El segundo cuerpo estaba en el baño, encajado en la ventana, mirando hacia dentro. Ahí es donde lo había encontrado Driver. No se podía mover ni hacia delante ni hacia atrás. Este llevaba una pistola. La sangre que le resbalaba por el cuello goteaba, espesa, hasta el lavamanos. Driver usaba una navaja para afeitarse. Había sido de su padre. Cada vez que se mudaba a otra habitación, lo primero que hacía era poner las cosas en su sitio. La navaja la había dejado ahí, junto al lavabo, al lado del peine y del cepillo de dientes.

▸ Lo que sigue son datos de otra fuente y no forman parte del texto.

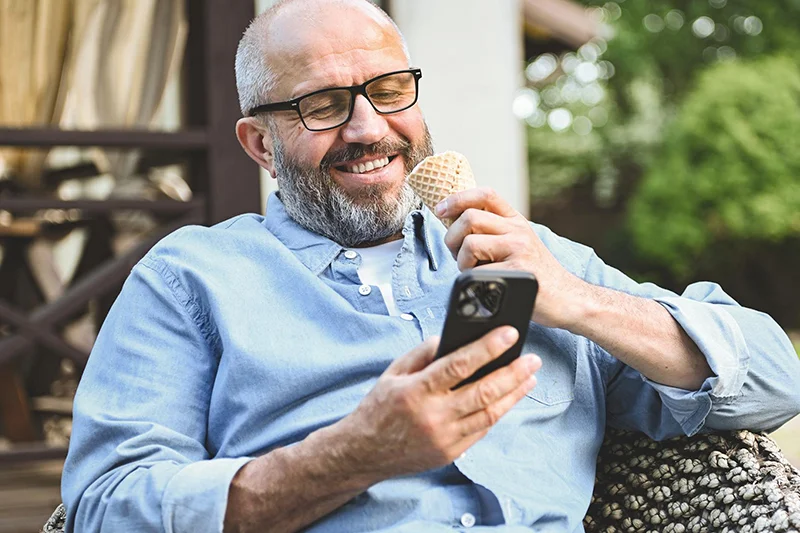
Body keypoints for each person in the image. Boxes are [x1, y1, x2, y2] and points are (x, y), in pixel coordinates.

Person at [61, 0, 800, 532]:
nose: (368, 128)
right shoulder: (190, 278)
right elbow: (104, 505)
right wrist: (351, 455)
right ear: (260, 145)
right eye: (323, 105)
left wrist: (575, 300)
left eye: (389, 91)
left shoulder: (532, 258)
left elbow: (774, 380)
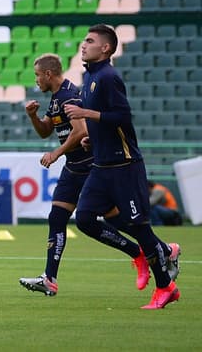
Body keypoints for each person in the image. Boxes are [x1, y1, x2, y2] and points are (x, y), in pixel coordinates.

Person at [62, 24, 182, 309]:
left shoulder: (108, 77)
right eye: (84, 40)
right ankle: (144, 252)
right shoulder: (90, 77)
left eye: (90, 40)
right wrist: (92, 139)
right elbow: (105, 122)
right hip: (102, 165)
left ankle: (166, 287)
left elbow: (122, 116)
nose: (83, 45)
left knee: (138, 226)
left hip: (124, 166)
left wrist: (85, 113)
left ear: (105, 48)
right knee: (85, 219)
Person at [18, 53, 93, 296]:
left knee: (112, 221)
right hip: (73, 167)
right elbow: (45, 131)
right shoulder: (56, 98)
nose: (36, 80)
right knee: (57, 218)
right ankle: (49, 279)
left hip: (90, 166)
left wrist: (56, 153)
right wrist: (33, 116)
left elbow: (81, 131)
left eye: (37, 75)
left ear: (48, 74)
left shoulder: (68, 95)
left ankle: (152, 252)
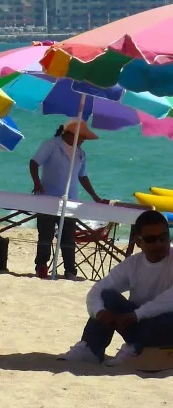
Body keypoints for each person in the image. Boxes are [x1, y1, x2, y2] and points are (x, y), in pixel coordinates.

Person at [60, 210, 173, 364]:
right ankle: (91, 349)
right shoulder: (132, 264)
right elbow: (97, 290)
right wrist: (100, 313)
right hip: (137, 324)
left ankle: (135, 347)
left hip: (165, 326)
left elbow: (169, 300)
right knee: (107, 296)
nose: (159, 243)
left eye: (164, 237)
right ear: (138, 242)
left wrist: (136, 315)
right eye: (151, 239)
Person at [29, 119, 106, 279]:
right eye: (82, 137)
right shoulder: (51, 144)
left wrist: (95, 197)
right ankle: (42, 266)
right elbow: (34, 163)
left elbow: (82, 177)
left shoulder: (80, 153)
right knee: (46, 235)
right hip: (47, 197)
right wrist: (37, 183)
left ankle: (70, 270)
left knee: (68, 237)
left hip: (70, 200)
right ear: (71, 134)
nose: (83, 140)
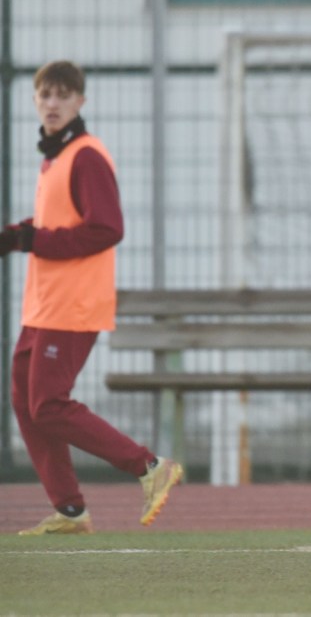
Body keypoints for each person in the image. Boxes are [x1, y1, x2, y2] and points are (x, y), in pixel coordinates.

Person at [0, 60, 183, 535]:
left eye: (64, 95)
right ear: (35, 101)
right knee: (24, 397)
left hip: (73, 304)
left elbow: (107, 228)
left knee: (48, 404)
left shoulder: (86, 155)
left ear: (81, 101)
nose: (53, 103)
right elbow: (55, 225)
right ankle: (70, 511)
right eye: (45, 95)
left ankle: (149, 467)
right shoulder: (54, 157)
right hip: (44, 303)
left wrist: (31, 240)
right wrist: (18, 235)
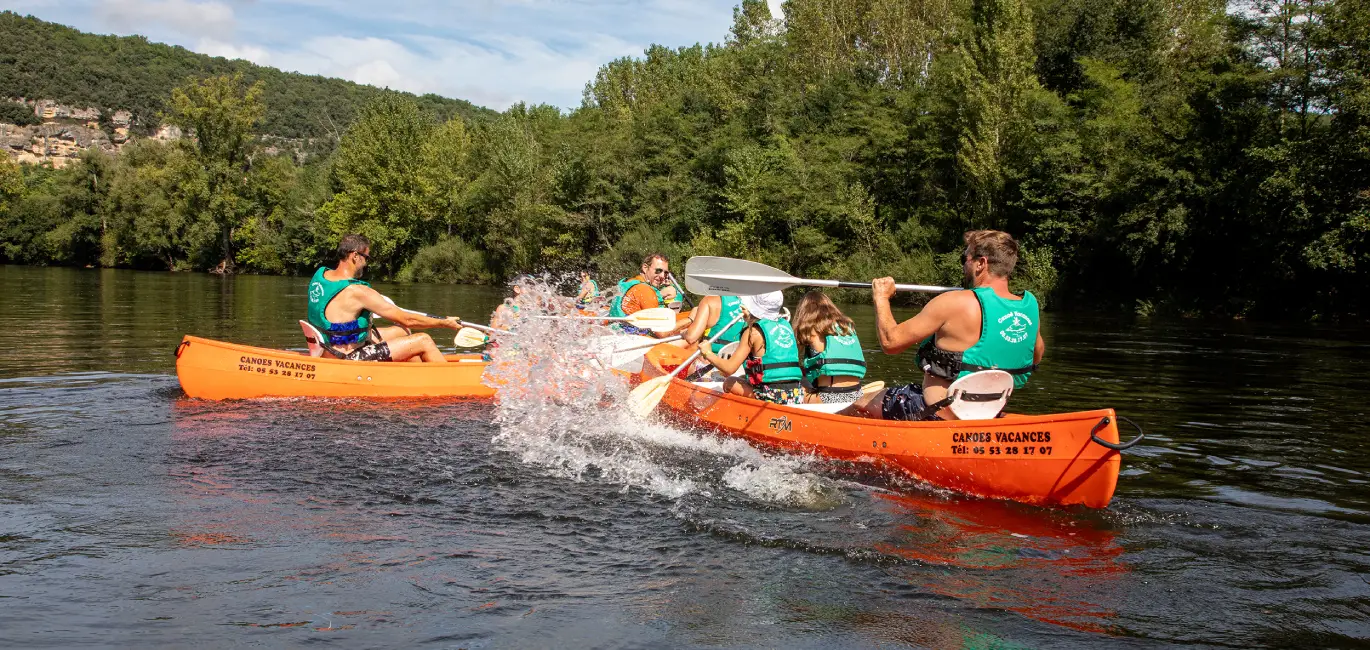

De momento, solo los dos. Al primero, el tipo atrapado en la ventana, le había quitado la pistola que abatió al segundo. Era una Remington 870, con el cañón recortado del tamaño de una revista, calibre 15, tal vez. Eso lo sabía por el plagio de Mad Max en el que había trabajado. Driver se fijaba en esas cosas.

Ahora esperaba. Escuchaba. Por si se oían pasos, sirenas, portazos.

Lo que oía era el goteo del grifo de la bañera. Aquella mujer que seguía llorando en la habitación de al lado. Y luego, también, algo más. Un arañazo, un golpeteo…

Tardó un rato en darse cuenta de que se trataba de su propia mano, que se agitaba involuntariamente, de sus nudillos que repicaban en el suelo. La mano se contraía y, al hacerlo, los dedos arañaban y golpeaban.

Entonces los sonidos cesaron. En el brazo ya no sentía nada, y no se movía. Colgaba ahí, ajeno a él, inconexo, como un zapato abandonado. Driver le ordenó que se moviera. Nada.

De eso ya se preocuparía más tarde.

Volvió a mirar la puerta abierta. Tal vez ya está, pensó. Tal vez no venga nadie más, tal vez ya haya terminado. Tal vez, por ahora, tres cuerpos sean suficientes.